Valuing property in a real estate transaction
Demystify bank valuation and property market value
Selling a property can be a real hassle when it comes to figuring out its worth as well as market pricing. When one decides to sell a piece of property, one can either engage a licensed professional valuer or obtain a valuation from a commercial bank to ascertain the property price. Bank valuations are typically much lower compared to the actual or intrinsic value of a property under evaluation. This is done to shield banks against any potential investment risks. Moreover, the amount of valuation itself is seen as a hedge of sorts in the event that buyers should default on their loan repayment. Henceforth, the bank will be able to recoup its investment and to minimise its losses.
Identifying market value
The so-called market value of a property is legally termed or defined as its estimated price after valuation. This final price has been agreed upon unanimously by all interested parties specifically the buyer and the seller. The market price is sometimes popularly referred to as the asking price for the property within any real estate transaction.
Valuation by the banks
Since banks themselves do not possess the credentials or expertise to carry out a property valuation, they typically seek the services of licensed valuers. A proper valuation is then conducted pending the final report. Prior to the report, bankers do provide a price overview or an approximate value to sellers through the professional valuers.
Documents for perusal
Whether a particular property meet the key criteria and stringent requirements of a valuation will depend on the documentation presented for a valuer’s scrutiny, and the most important official document being the property land title. An infrastructure inspection will subsequently be undertaken to the gauge the condition of the subject property. Physical defects are thereby identified and marked as demerit points in this laborious evaluation process. Other factors to be taken into account and consideration include location, accessibility, amenities, facilities, and future developments.
Enhancing property value
There are several ways to increase the value of a property which involves making physical changes or modifications to the existing property.
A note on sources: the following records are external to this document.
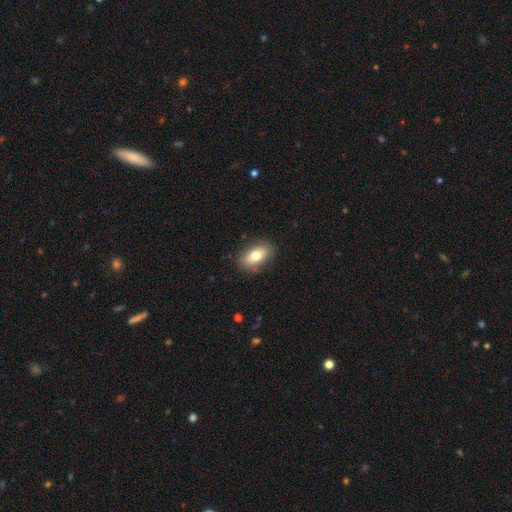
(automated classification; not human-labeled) Smooth or featured?
  - smooth: 75% *
  - featured or disk: 17%
  - star or artifact: 7%
How rounded?
  - in between: 89% *
  - round: 7%
  - cigar-shaped: 5%
Merging?
  - none: 85% *
  - minor disturbance: 11%
  - major disturbance: 3%
  - merger: 1%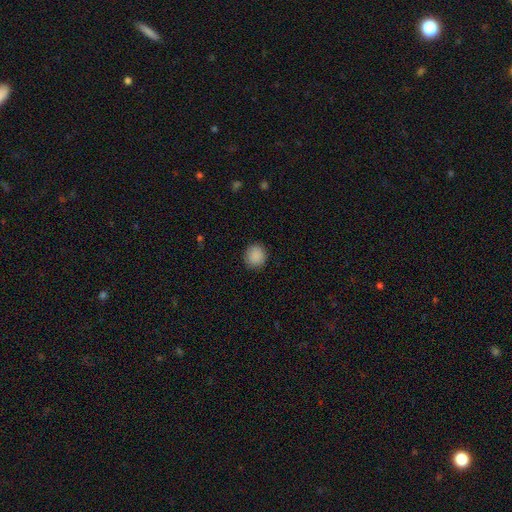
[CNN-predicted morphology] A smooth galaxy with no disk features (89%) that is round (87%). Merging: none (89%).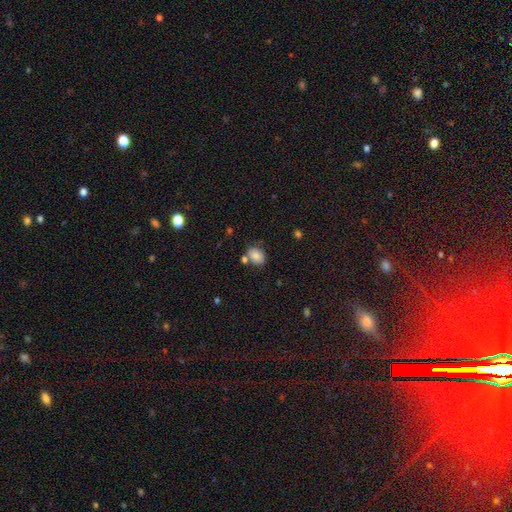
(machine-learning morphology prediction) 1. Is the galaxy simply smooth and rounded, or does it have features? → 81% smooth, 9% star or artifact, 9% featured or disk.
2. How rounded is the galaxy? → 73% in between, 26% round, 1% cigar-shaped.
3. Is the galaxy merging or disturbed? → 63% none, 17% minor disturbance, 15% merger, 5% major disturbance.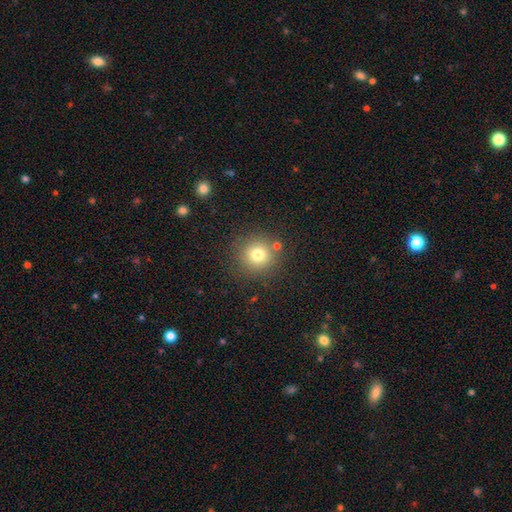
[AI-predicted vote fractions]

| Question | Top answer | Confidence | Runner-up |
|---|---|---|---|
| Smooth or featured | smooth | 73% | star or artifact (19%) |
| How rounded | round | 94% | in between (5%) |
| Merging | none | 86% | minor disturbance (7%) |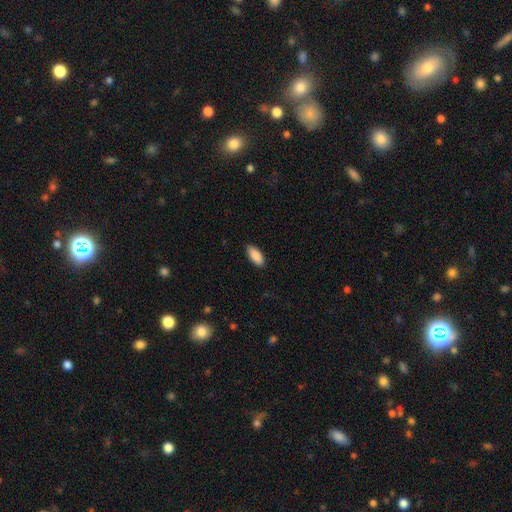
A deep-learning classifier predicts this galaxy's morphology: This is clearly a smooth galaxy (90%). How rounded: clearly in between (88%). Merging: clearly none (88%).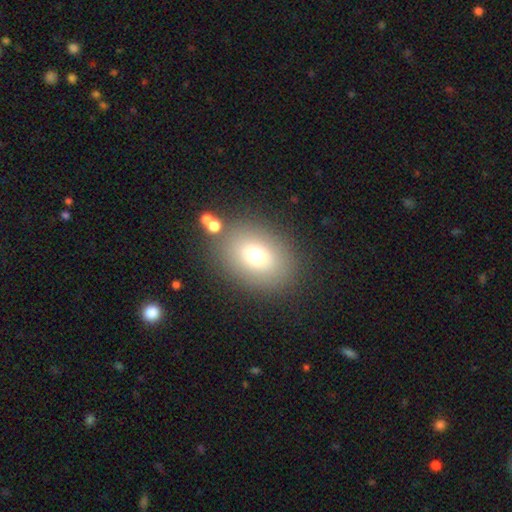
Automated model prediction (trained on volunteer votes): smooth_or_featured: smooth (p=0.73) [alt: featured or disk p=0.14]
how_rounded: in between (p=0.62) [alt: round p=0.37]
merging: none (p=0.81) [alt: minor disturbance p=0.10]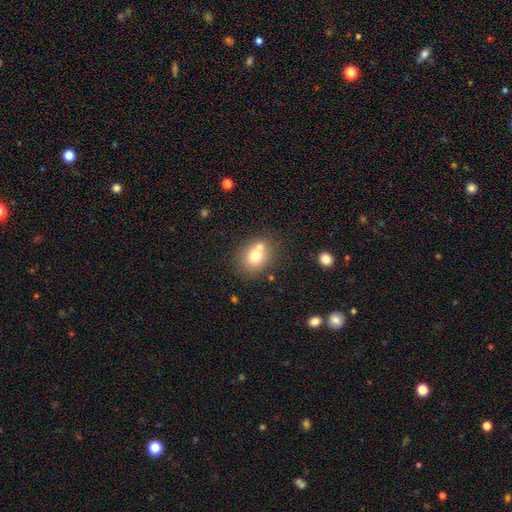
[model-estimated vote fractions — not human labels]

This generally includes renovation and refurbishment. Dilapidated or haggard-looking houses are often given a facelift or fresh makeover to give it a brand-new appearance which increases their inherent market value. Creating extensions or additional partitions to a building’s infrastructure also changes their overall value, this however has to be approved by local council, otherwise it will be voided and have to be removed. A change in the property’s land title may actually elevate its value as witnessed in properties that have been converted from residential type to commercial use. For secondary or sub-sale properties, preparing a proper tenancy agreement can also help to boost the long-term returns or rental yield of the property itself.